Andrew Walmsley, the chief operating officer of i-level, points out that the internet is no longer a niche medium. For instance, Yahoo! now has almost the same reach as a major mainstream property like the Daily Mirror.
"Here's a dangerous idea - the internet is an advertising medium. It's an advertising medium just like TV is an advertising medium. Just because you can measure response doesn't mean it's just a direct response medium.
Look at the research undertaken by Unilever in the US, showing that levels of awareness, brand recall and purchase intent can all be boosted by adding internet advertising to a campaign, Walmsley says.
He predicts that this will be the dominant theme of the next phase - more advertisers will want to use the internet as an awareness- driving medium.

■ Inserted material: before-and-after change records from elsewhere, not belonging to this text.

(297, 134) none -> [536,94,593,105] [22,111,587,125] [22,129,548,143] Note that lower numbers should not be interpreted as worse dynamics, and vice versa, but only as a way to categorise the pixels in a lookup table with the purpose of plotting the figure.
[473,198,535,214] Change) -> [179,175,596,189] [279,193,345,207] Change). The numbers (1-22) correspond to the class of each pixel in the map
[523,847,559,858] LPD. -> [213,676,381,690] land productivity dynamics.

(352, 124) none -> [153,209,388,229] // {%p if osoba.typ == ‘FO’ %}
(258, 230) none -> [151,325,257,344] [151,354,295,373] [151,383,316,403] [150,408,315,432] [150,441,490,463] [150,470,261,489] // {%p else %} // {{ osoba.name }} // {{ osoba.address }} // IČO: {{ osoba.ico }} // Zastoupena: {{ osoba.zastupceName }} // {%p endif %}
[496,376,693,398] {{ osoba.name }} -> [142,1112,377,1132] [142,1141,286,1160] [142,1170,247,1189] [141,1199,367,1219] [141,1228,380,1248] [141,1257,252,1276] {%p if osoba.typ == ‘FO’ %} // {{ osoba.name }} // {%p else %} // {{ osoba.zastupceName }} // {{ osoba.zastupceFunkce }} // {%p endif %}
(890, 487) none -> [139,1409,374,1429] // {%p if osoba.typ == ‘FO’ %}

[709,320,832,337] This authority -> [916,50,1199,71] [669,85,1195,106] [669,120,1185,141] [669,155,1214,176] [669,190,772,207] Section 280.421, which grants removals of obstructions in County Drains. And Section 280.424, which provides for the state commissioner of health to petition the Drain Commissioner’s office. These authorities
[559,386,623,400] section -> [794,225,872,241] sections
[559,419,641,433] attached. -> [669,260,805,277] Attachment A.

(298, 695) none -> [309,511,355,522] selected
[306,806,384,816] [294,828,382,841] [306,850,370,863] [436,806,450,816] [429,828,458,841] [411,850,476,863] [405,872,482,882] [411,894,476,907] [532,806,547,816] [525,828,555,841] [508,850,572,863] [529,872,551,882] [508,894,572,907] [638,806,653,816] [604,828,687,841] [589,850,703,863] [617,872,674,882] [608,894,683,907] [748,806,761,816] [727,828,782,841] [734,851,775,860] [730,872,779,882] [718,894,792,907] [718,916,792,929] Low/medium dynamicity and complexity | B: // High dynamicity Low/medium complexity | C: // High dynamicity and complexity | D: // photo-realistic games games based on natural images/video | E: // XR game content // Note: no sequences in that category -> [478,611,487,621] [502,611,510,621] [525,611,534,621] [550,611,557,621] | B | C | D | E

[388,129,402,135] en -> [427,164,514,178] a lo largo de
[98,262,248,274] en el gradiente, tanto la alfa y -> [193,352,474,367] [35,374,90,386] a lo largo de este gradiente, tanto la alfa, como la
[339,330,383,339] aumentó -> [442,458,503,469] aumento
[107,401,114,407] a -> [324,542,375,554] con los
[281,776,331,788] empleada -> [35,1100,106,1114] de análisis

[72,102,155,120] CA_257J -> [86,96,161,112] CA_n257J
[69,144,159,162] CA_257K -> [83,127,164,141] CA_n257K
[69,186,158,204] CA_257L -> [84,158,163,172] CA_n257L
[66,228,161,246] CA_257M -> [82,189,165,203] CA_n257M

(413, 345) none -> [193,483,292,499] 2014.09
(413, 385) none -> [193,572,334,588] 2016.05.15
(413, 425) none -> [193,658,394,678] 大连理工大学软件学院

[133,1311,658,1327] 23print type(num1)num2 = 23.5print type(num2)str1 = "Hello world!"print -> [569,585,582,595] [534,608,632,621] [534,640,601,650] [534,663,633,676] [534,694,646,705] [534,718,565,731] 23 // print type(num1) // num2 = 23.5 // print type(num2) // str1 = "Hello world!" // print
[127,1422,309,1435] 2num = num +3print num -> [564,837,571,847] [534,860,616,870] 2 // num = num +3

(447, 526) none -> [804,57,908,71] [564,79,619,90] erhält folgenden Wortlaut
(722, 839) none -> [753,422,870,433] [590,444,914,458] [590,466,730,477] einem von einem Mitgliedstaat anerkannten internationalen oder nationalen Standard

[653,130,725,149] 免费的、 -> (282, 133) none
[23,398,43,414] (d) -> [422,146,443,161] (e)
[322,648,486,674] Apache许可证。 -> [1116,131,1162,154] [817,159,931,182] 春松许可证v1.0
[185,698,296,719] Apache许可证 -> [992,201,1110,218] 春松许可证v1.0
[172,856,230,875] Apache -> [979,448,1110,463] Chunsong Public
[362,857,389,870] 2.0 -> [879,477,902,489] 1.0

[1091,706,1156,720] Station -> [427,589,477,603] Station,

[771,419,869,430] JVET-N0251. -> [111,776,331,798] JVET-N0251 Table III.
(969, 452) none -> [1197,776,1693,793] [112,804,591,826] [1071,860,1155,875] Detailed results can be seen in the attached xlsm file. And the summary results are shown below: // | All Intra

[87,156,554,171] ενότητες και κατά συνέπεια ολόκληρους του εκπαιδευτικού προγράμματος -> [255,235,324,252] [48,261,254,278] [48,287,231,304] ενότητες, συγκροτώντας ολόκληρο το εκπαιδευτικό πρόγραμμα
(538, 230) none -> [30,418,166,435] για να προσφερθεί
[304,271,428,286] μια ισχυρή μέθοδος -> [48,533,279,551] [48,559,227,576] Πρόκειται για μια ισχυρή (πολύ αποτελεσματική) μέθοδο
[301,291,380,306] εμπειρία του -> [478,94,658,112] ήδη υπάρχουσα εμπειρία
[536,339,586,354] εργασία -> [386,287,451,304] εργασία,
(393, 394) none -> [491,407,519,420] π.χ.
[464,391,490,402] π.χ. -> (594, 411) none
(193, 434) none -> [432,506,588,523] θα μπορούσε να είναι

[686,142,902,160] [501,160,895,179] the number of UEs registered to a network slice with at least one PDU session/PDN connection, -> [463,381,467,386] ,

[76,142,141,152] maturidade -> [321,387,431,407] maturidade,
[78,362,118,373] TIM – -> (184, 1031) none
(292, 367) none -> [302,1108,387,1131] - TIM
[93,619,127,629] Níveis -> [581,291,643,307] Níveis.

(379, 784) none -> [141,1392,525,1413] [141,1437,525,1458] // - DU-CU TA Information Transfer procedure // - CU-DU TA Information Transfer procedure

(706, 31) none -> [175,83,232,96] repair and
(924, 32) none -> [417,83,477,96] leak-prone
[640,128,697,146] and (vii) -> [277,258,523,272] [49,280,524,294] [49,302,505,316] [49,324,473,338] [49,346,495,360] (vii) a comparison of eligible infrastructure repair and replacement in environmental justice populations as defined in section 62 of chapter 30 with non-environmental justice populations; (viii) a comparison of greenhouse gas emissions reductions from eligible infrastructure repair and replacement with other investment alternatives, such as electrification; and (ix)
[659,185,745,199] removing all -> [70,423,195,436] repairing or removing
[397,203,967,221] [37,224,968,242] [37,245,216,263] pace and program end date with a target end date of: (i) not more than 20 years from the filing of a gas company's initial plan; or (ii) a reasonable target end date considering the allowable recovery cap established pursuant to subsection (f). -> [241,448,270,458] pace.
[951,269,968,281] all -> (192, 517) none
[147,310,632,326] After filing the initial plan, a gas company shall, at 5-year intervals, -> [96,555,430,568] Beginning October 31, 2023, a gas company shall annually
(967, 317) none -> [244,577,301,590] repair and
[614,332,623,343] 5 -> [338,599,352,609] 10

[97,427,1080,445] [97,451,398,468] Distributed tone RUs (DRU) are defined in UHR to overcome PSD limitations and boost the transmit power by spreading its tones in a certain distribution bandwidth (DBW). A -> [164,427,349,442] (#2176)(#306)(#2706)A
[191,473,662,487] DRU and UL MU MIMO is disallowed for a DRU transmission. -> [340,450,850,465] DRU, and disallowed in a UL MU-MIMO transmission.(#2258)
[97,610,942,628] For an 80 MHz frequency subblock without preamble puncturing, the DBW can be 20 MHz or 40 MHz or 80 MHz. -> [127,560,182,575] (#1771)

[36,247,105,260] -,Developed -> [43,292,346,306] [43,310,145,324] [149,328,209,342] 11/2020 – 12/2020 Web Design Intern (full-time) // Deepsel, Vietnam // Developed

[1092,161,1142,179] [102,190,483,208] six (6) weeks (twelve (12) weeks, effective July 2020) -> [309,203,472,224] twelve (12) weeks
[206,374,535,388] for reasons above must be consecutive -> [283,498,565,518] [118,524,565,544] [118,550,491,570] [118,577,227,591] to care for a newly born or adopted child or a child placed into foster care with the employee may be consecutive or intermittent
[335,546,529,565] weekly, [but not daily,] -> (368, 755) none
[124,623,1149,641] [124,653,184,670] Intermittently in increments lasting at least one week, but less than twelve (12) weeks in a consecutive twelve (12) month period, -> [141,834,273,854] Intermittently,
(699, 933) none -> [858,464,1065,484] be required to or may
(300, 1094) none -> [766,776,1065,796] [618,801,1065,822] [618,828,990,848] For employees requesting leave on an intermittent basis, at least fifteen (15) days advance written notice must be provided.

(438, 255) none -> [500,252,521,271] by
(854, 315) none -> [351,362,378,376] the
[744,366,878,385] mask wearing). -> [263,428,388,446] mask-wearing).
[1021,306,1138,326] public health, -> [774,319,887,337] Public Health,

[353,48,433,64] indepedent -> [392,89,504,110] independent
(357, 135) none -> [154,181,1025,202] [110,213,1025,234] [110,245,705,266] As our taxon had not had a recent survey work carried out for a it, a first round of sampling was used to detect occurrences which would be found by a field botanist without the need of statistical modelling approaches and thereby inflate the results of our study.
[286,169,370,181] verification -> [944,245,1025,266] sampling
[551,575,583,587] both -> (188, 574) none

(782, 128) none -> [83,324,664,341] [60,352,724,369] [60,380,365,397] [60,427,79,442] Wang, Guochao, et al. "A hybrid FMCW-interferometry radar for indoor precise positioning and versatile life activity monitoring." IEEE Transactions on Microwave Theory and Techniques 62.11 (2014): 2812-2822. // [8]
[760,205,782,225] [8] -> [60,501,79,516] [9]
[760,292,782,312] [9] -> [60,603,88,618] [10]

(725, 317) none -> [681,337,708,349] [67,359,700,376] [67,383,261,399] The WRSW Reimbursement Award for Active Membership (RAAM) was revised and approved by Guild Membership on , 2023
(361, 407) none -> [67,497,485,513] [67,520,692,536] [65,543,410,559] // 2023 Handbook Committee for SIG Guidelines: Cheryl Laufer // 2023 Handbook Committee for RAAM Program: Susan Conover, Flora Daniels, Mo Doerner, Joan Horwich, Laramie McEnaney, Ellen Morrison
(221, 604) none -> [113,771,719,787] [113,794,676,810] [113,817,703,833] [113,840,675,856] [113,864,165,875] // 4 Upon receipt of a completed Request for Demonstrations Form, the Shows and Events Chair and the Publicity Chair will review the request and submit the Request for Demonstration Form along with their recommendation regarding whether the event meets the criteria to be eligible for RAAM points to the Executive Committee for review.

Some agencies, he believes, will struggle to understand this.
"There is now more understanding in the client community of the potential for digital media than there is among agencies. In fact, they are deeply unhappy with the provisions their agencies make now in this area, Walmsley insists.
But Rob Norman, the chief executive of Outrider, points out that excellence really has nothing to do with size, structure or ownership.
"A good big 'un is always going to beat a good little 'un. And actually, being big and acting small is the best place to be, because this area does undoubtedly take a lot of touch and feel. It's true that there is a great deal of connectivity between digital and direct - you only have to look at how they do things at Wunderman or Ogilvy in New York to realise that. But they also have digital specialists doing their own thing too.
The important thing is that digital people are invited to the table early and in reality success comes down to getting the balance right," Norman says.
Ken Frakes, the managing director of Zinc, tends to echo much of that. Attitude is the key here.
"Flexibility, he says. "That's the main thing we have to take from what happened last year. The attitude previously was to grow as fast as possible and I think what we've discovered is that there were some agencies that tried to do things they were not really focused on. The industry is really maturing and it's now much more professional.
Now we're all a bit more focused we have to deliver what's appropriate for the client - and flexibility will be important in doing that."